Sinfonía No. 2 en do mayor, Op. 61*
Sostenuto assai -- Allegro ma non troppo
Scherzo: Allegro vivace
Adagio espressivo
Allegro molto vivace
Inmerso en el sufrimiento por distintos malestares mentales que lo aquejaron durante esta etapa de su vida, como la recurrente alteración de sus nervios, pánico a las alturas, incluso algunos decían que temía a los objetos filosos, y hasta alucinaciones sonoras, Schumann pudo lograr una breve sensación de alivio que le permitió comenzar a bosquejar esta sinfonía que demostraría todo lo contrario a sus síntomas: un bello testimonio musical de felicidad, optimismo y entusiasmo.

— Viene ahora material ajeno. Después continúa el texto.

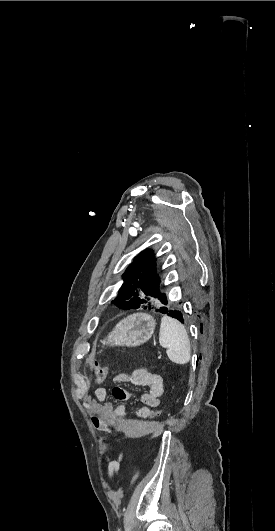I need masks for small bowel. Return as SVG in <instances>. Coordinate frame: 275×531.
<instances>
[{
	"label": "small bowel",
	"mask_w": 275,
	"mask_h": 531,
	"mask_svg": "<svg viewBox=\"0 0 275 531\" xmlns=\"http://www.w3.org/2000/svg\"><path fill=\"white\" fill-rule=\"evenodd\" d=\"M112 381L116 384H132L139 387H145L146 392L141 395L142 405L136 411V418L141 421L149 420L152 416L151 409L159 405L160 399L164 392V378L161 374L147 370L146 368L135 369L131 374L119 372L115 374ZM132 392H126L128 400L132 397ZM96 399L101 402L99 414L92 417L94 427L101 431L109 432L117 436L113 428L112 420H119L126 413V406L119 405L115 407L111 402H107L108 389L99 387L95 390ZM123 452L117 446L113 447V456L106 458L107 473L109 476L115 475L123 462Z\"/></svg>",
	"instance_id": "c3829d8e"
}]
</instances>
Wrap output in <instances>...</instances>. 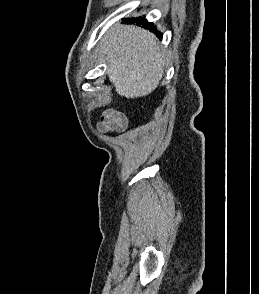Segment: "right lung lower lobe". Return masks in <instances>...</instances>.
Here are the masks:
<instances>
[{
	"mask_svg": "<svg viewBox=\"0 0 259 294\" xmlns=\"http://www.w3.org/2000/svg\"><path fill=\"white\" fill-rule=\"evenodd\" d=\"M131 23H137V25H142L146 29H150V31H154L155 34L159 37L162 38V34L157 32L156 28L152 23H149L145 18L139 17V18H134L130 20Z\"/></svg>",
	"mask_w": 259,
	"mask_h": 294,
	"instance_id": "1",
	"label": "right lung lower lobe"
}]
</instances>
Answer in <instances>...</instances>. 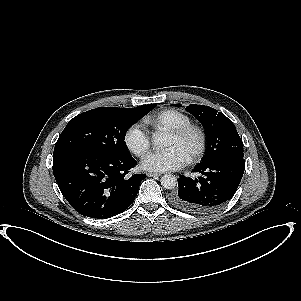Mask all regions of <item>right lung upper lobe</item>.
Here are the masks:
<instances>
[{
  "mask_svg": "<svg viewBox=\"0 0 301 301\" xmlns=\"http://www.w3.org/2000/svg\"><path fill=\"white\" fill-rule=\"evenodd\" d=\"M147 106H156L155 104H149V105H147Z\"/></svg>",
  "mask_w": 301,
  "mask_h": 301,
  "instance_id": "1",
  "label": "right lung upper lobe"
}]
</instances>
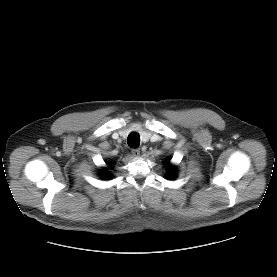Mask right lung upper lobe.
Masks as SVG:
<instances>
[{"instance_id":"cb5924a9","label":"right lung upper lobe","mask_w":277,"mask_h":277,"mask_svg":"<svg viewBox=\"0 0 277 277\" xmlns=\"http://www.w3.org/2000/svg\"><path fill=\"white\" fill-rule=\"evenodd\" d=\"M107 165L109 166V168H112V164H111V163H107ZM104 178H105V179L111 178V176L108 175V174H104Z\"/></svg>"}]
</instances>
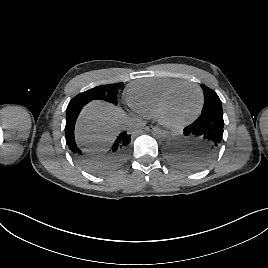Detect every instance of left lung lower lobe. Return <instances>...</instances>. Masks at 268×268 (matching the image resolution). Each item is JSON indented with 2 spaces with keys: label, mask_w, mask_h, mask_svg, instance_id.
I'll return each instance as SVG.
<instances>
[{
  "label": "left lung lower lobe",
  "mask_w": 268,
  "mask_h": 268,
  "mask_svg": "<svg viewBox=\"0 0 268 268\" xmlns=\"http://www.w3.org/2000/svg\"><path fill=\"white\" fill-rule=\"evenodd\" d=\"M223 113L202 114L166 147L167 162L177 169H199L217 157L223 140Z\"/></svg>",
  "instance_id": "1"
}]
</instances>
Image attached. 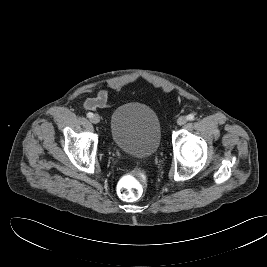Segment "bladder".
Segmentation results:
<instances>
[{"instance_id":"bladder-1","label":"bladder","mask_w":267,"mask_h":267,"mask_svg":"<svg viewBox=\"0 0 267 267\" xmlns=\"http://www.w3.org/2000/svg\"><path fill=\"white\" fill-rule=\"evenodd\" d=\"M110 138L121 151L139 159L150 158L160 147V120L144 103H123L112 113Z\"/></svg>"}]
</instances>
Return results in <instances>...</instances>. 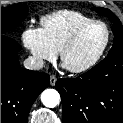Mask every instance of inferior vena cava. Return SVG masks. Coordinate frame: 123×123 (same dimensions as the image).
<instances>
[{"label":"inferior vena cava","mask_w":123,"mask_h":123,"mask_svg":"<svg viewBox=\"0 0 123 123\" xmlns=\"http://www.w3.org/2000/svg\"><path fill=\"white\" fill-rule=\"evenodd\" d=\"M24 67L29 70H40L44 67V61L40 57L30 56L24 61Z\"/></svg>","instance_id":"602c4592"}]
</instances>
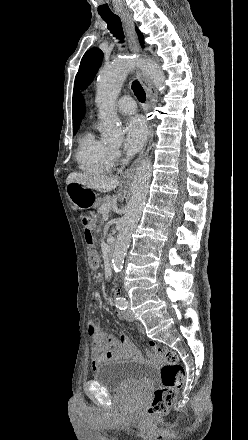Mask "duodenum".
Returning a JSON list of instances; mask_svg holds the SVG:
<instances>
[{
    "label": "duodenum",
    "mask_w": 248,
    "mask_h": 440,
    "mask_svg": "<svg viewBox=\"0 0 248 440\" xmlns=\"http://www.w3.org/2000/svg\"><path fill=\"white\" fill-rule=\"evenodd\" d=\"M114 250H115V244H114V242H111L109 244V248L107 250V262H108L109 265L111 264V260H112V257H113Z\"/></svg>",
    "instance_id": "obj_1"
}]
</instances>
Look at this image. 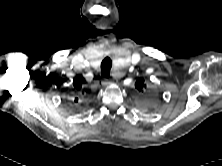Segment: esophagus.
<instances>
[{"label": "esophagus", "instance_id": "obj_1", "mask_svg": "<svg viewBox=\"0 0 222 166\" xmlns=\"http://www.w3.org/2000/svg\"><path fill=\"white\" fill-rule=\"evenodd\" d=\"M110 84H111V82L108 81V80H106V79L102 81V85H103V86H108V85H110Z\"/></svg>", "mask_w": 222, "mask_h": 166}]
</instances>
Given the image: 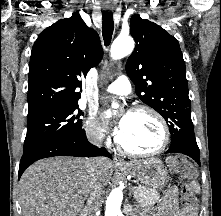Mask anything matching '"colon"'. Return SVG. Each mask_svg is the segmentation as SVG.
<instances>
[{"label": "colon", "mask_w": 221, "mask_h": 216, "mask_svg": "<svg viewBox=\"0 0 221 216\" xmlns=\"http://www.w3.org/2000/svg\"><path fill=\"white\" fill-rule=\"evenodd\" d=\"M169 166L173 172H182L184 174L190 173L191 169L188 167L184 158L174 157L169 160ZM182 205L183 210L189 213L195 212L196 201L189 186L182 187Z\"/></svg>", "instance_id": "colon-1"}]
</instances>
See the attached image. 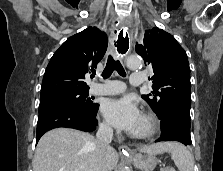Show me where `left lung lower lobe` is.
Segmentation results:
<instances>
[{
  "instance_id": "left-lung-lower-lobe-1",
  "label": "left lung lower lobe",
  "mask_w": 223,
  "mask_h": 171,
  "mask_svg": "<svg viewBox=\"0 0 223 171\" xmlns=\"http://www.w3.org/2000/svg\"><path fill=\"white\" fill-rule=\"evenodd\" d=\"M161 120V137L159 141H178L190 145V116L180 110L168 111Z\"/></svg>"
}]
</instances>
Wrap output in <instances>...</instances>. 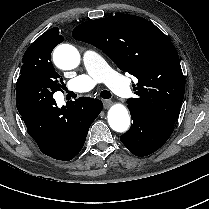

Poco después de una franca recuperación por una de estas crisis nerviosas, el compositor había dejado cierta evidencia con lo comentado en una carta a su amigo Félix Mendelssohn sobre que unos tambores y trompetas habían estado sonando en su mente, una de las probables muestras de su perturbado estado mental y alucinaciones auditivas.
Hacía pocos años atrás que Schumman se había casado con la prometedora pianista Clara Wieck, hija de su entonces profesor de piano Friedrich Wieck, quien se había inconformado por la diferencia de edades, entre otras causas, que al cabo de un tiempo terminó por aceptar. En medio de algunos de esos episodios mentales, la pareja decidió mudarse de Leipzig hacia Dresde, una ciudad más tranquila.
A finales de 1845, Schumman comenzó a trazar la sinfonía en pocas semanas de trabajo, pero la finalización, con ciertos retrasos por sus problemas de salud, le hizo tardar casi un año, aunque pudo terminarla gracias al apoyo que le había conferido su amigo Mendelssohn. Finalmente, la Sinfonía no. 2 en do mayor, op. 61 fue estrenada por la Orquesta de la Gewandhaus, dirigida por el propio Félix Mendelssohn, en Leipzig, en 1846, menos de un mes después de terminada, y días después, volvió a interpretarse con cambios y adición de trombones en algunos movimientos, con la que obtuvo una mayor aceptación.
En cada uno de los cuatro movimientos es notoria esa vitalidad que parecía perdida, propia de la inspiración entre sus episodios de enfermedad y sombras.
Después de esta intermitencia, Schumann volvió a recaer y su salud mental se deterioró. Hacia el final de su vida tuvo un intento de suicidio al arrojarse a las aguas del Río Rin en 1854. Sus últimos años los pasó en un asilo hasta su muerte, ocurrida en 1856.